Keira Bell compartilha a sua história. "Cinco anos depois de ter iniciado a minha transição médica para o sexo masculino, comecei o processo de destransição. Muitos homens trans falam de como não se consegue chorar com uma dose elevada de testosterona no corpo, e isso também me afetou: não conseguia libertar as minhas emoções. Um dos primeiros sinais de que estava de novo a tornar-me Keira foi que - felizmente, finalmente - fui capaz de chorar. E eu tinha muito sobre o que chorar".
Um grito de ajuda
Face a estes dramas, as vozes levantam-se. A Academia Nacional de Medicina da França está a chamar a atenção da comunidade médica e a pedir que "seja exercida uma grande cautela médica com as crianças e os adolescentes, dada a vulnerabilidade, particularmente psicológica, desta população e os muitos efeitos indesejáveis, e mesmo complicações graves, que algumas das terapias disponíveis podem causar".
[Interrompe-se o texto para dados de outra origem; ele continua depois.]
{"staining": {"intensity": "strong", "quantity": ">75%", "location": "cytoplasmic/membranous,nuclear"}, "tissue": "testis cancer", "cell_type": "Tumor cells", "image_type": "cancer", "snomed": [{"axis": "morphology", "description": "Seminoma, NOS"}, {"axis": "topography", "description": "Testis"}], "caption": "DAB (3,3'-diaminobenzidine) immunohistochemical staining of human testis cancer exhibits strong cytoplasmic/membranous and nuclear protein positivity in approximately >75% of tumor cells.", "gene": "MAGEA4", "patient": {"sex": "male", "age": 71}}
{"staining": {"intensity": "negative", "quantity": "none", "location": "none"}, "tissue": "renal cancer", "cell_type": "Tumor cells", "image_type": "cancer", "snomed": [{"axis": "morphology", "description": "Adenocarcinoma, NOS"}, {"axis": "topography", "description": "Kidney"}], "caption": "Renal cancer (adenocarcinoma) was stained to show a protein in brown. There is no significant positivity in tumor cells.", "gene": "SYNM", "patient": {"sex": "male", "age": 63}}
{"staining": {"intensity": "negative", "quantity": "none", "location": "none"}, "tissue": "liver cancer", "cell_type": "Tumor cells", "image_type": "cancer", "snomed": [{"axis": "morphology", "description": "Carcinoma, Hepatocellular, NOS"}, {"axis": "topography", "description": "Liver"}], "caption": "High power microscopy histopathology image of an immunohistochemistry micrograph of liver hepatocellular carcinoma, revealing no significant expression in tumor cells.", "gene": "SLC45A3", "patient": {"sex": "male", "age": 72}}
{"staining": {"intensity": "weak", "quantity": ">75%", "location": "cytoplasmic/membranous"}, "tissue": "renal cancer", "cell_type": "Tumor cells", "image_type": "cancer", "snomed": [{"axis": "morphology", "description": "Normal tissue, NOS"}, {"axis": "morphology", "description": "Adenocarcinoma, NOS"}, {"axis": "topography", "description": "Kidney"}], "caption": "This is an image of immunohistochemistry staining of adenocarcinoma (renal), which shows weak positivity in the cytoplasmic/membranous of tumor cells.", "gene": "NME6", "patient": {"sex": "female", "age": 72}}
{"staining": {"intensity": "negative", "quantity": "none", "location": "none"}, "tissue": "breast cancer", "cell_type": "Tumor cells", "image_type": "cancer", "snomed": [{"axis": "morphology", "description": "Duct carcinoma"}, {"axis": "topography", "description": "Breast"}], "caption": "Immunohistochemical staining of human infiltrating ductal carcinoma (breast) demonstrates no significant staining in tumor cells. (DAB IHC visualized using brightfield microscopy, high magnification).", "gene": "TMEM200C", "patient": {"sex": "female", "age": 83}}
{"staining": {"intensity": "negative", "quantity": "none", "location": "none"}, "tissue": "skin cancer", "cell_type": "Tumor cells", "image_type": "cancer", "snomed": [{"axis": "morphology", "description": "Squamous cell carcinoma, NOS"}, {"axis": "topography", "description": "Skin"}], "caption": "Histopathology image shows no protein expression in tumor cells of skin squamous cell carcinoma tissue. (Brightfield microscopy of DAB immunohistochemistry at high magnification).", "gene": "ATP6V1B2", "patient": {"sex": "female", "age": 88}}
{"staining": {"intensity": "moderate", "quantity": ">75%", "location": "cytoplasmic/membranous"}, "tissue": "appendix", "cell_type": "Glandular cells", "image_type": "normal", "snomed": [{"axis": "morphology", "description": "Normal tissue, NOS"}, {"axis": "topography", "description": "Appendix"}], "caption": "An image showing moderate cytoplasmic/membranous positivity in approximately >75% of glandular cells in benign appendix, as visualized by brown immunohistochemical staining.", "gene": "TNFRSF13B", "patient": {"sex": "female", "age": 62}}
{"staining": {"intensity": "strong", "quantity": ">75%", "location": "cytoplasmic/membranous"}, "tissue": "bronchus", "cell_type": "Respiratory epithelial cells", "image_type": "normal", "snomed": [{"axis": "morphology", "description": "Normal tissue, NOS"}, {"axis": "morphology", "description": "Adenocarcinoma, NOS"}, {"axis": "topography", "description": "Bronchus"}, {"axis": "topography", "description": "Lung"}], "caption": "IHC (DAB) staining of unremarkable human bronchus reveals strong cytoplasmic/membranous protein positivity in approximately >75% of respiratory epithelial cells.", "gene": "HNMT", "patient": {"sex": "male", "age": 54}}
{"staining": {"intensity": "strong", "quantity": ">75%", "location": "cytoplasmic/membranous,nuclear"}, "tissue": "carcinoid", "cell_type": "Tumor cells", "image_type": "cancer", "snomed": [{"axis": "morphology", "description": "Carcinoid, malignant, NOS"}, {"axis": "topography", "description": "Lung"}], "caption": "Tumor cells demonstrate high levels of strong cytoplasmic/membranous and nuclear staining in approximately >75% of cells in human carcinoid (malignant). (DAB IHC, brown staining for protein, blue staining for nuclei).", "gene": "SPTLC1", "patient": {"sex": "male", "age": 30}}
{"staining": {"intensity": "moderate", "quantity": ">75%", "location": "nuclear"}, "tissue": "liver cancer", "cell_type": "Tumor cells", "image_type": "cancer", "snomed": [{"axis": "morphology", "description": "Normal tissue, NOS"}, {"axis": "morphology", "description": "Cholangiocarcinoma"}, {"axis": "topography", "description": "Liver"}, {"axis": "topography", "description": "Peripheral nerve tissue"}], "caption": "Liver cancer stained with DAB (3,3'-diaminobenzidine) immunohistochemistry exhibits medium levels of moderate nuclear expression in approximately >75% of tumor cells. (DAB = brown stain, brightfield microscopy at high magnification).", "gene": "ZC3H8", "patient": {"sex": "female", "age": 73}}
Dirigindo-se aos pais, a Academia recomenda vigilância face às questões dos seus filhos sobre a transexualidade ou o seu mal-estar, salientando o carácter viciante da consulta excessiva às redes sociais, prejudicial ao desenvolvimento psicológico dos jovens e responsável por uma grande parte do crescimento do sentimento de incongruência de género.
Um verdadeiro grito de alarme foi lançado numa tribuna do jornal Express por várias associações de profissionais infantis, bem como cinquenta personalidades - médicos, intelectuais, psicólogos, magistrados, sociólogos, ativistas feministas - de origens muito diferentes, como Elisabeth Badinter, Jean-Pierre Winter, Chantal Delsol, René Frydman e Xavier Emmanuelli: "É urgente informar o maior número possível de cidadãos, de todas as profissões, de todos os lugares, de todas as idades, sobre o que poderia muito bem aparecer amanhã como um dos maiores escândalos éticos e de saúde que teríamos visto acontecer sem dizer uma palavra: a mercantilização do corpo das crianças."